Sale ad almeno 47 il numero delle vittime dell’incendio che ha devastato un locale notturno a Crans-Montana, in Svizzera. I feriti sono 112, di cui 107 già identificati, mentre proseguono le difficili operazioni di riconoscimento dei corpi, molte delle quali richiederanno settimane. Tra le vittime e i feriti si contano numerosi giovani.
Il bilancio delle vittime
Grave il bilancio che riguarda l’Italia: sei cittadini italiani risultano tuttora dispersi e tredici sono ricoverati in ospedale. Una ragazza di 16 anni è in coma in una struttura sanitaria di Zurigo. Altre tre persone in condizioni critiche — due sedicenni e una donna di 30 anni — sono state trasferite all’ospedale Niguarda di Milano.
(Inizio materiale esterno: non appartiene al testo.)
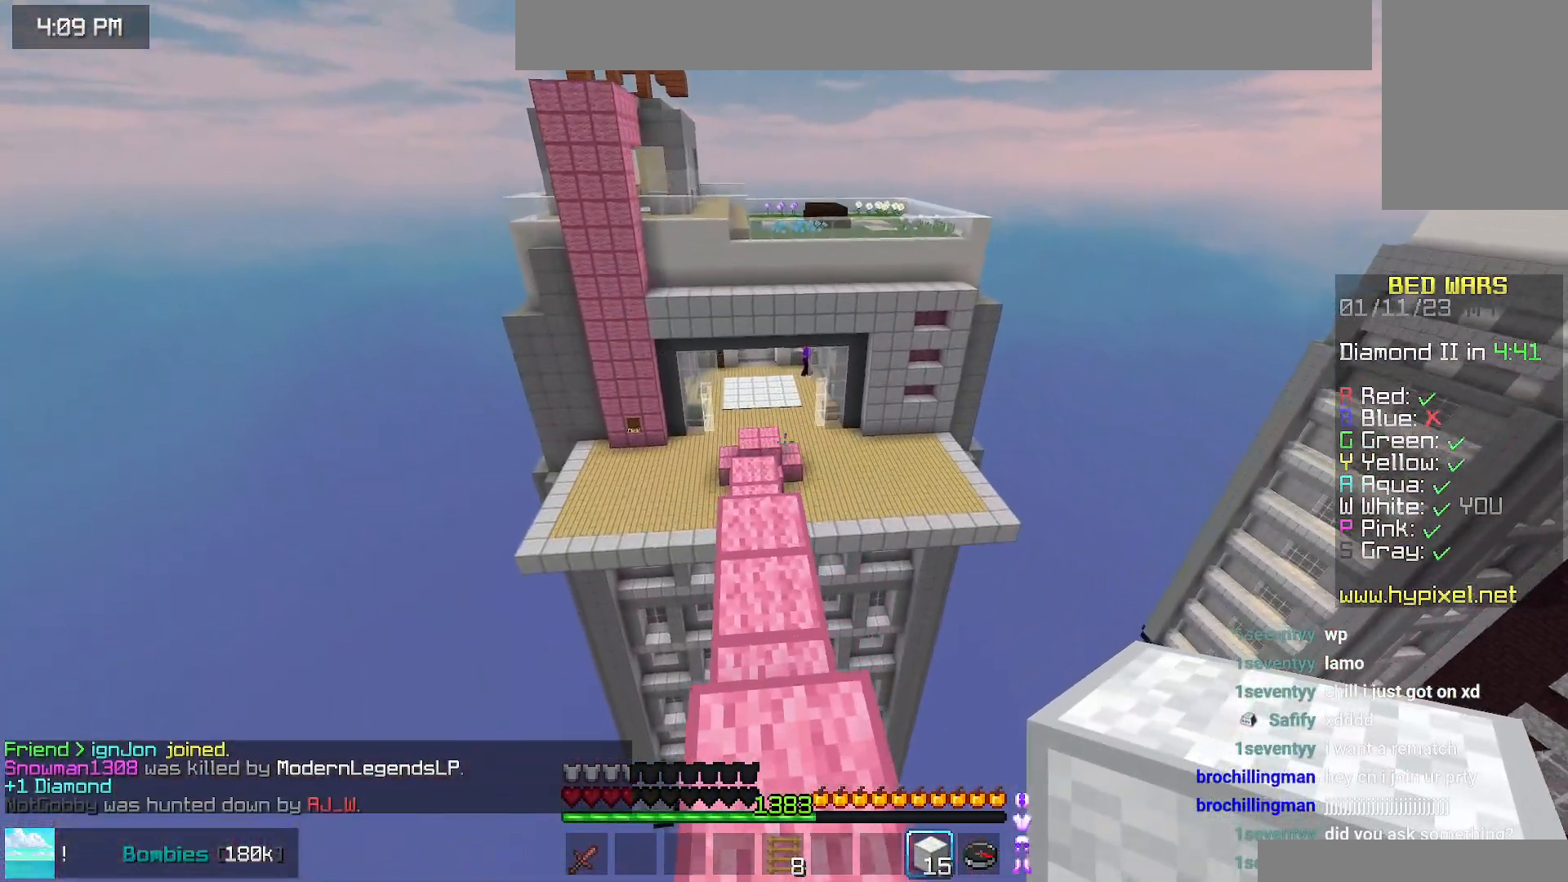
{"keys": ["left", "up"], "mouse": [], "events": [[417, "space", "up"], [467, "left", "down"]]}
Secondo le prime indagini, il rogo sarebbe partito all’interno del locale a causa di alcune candele e di un petardo. In pochi istanti le fiamme si sono propagate violentemente per effetto del flashover, un fenomeno tipico degli ambienti chiusi che provoca un’improvvisa estensione dell’incendio. Il locale, situato al piano interrato, è stato rapidamente distrutto.
Molti presenti non sarebbero riusciti a mettersi in salvo a causa delle limitate vie di fuga. Testimoni riferiscono che l’unica uscita disponibile era una scala stretta, con una porta di accesso di dimensioni ridotte, elemento che avrebbe aggravato la situazione nei momenti di panico.
Da parte italiana
Il ministro degli Esteri Antonio Tajani è atteso oggi a Crans-Montana per seguire l’evoluzione della tragedia e coordinare l’assistenza ai connazionali coinvolti. “L’identificazione delle vittime è estremamente complessa – ha dichiarato – servirà molto tempo”.
Dall’Italia sono giunti messaggi di cordoglio da parte del presidente della Repubblica Sergio Mattarella e della presidente del Consiglio Giorgia Meloni, che hanno espresso vicinanza alle famiglie delle vittime e solidarietà alle autorità svizzere. L’intera comunità di Crans-Montana resta sconvolta da una tragedia che ha lasciato un segno profondo.